*** TASK INPUT ***
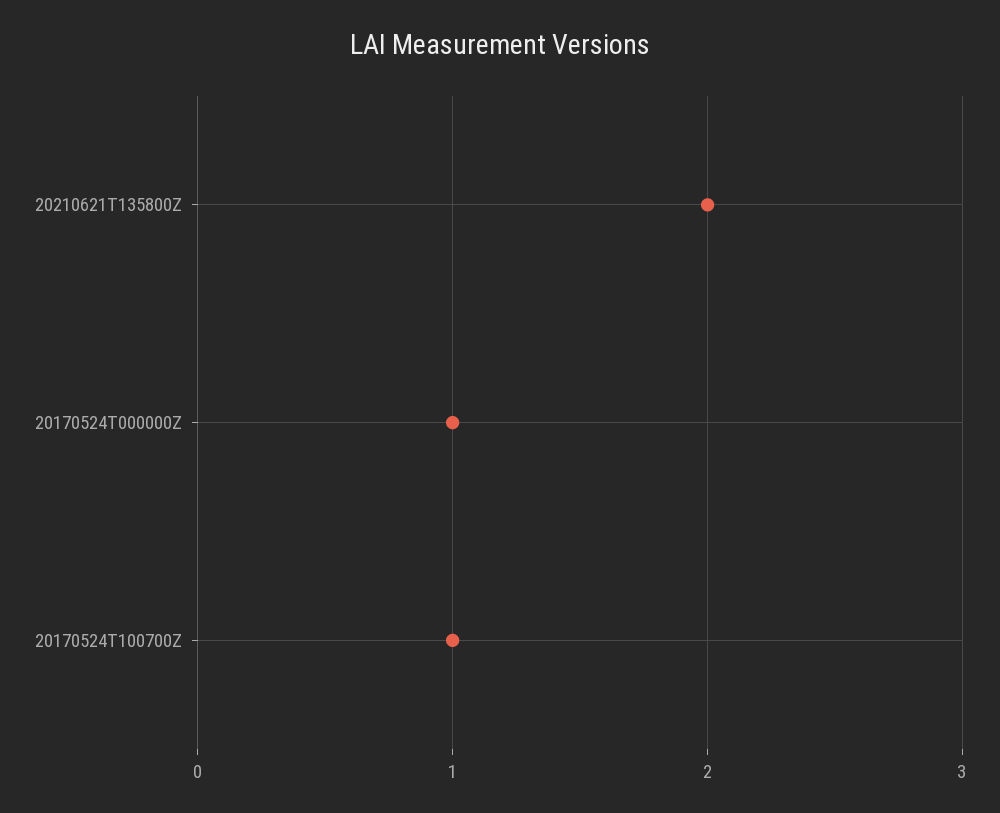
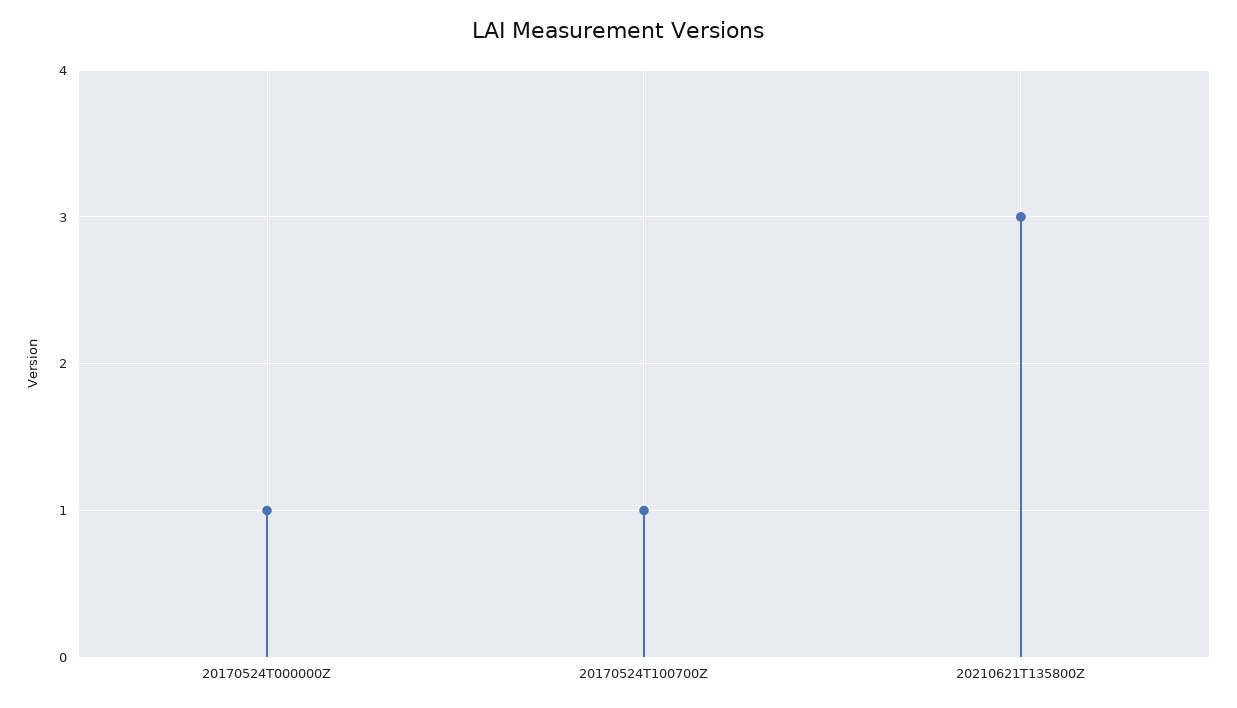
  {
-   "20210621T135800Z": 2,
+   "20210621T135800Z": 3,
    "20170524T000000Z": 1,
    "20170524T100700Z": 1
  }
*** End of TASK INPUT ***
◆ **REQUIRED WORK**:
Write out every line above exactly, minus images.

◆ **RESULT**:
  {
-   "20210621T135800Z": 2,
+   "20210621T135800Z": 3,
    "20170524T000000Z": 1,
    "20170524T100700Z": 1
  }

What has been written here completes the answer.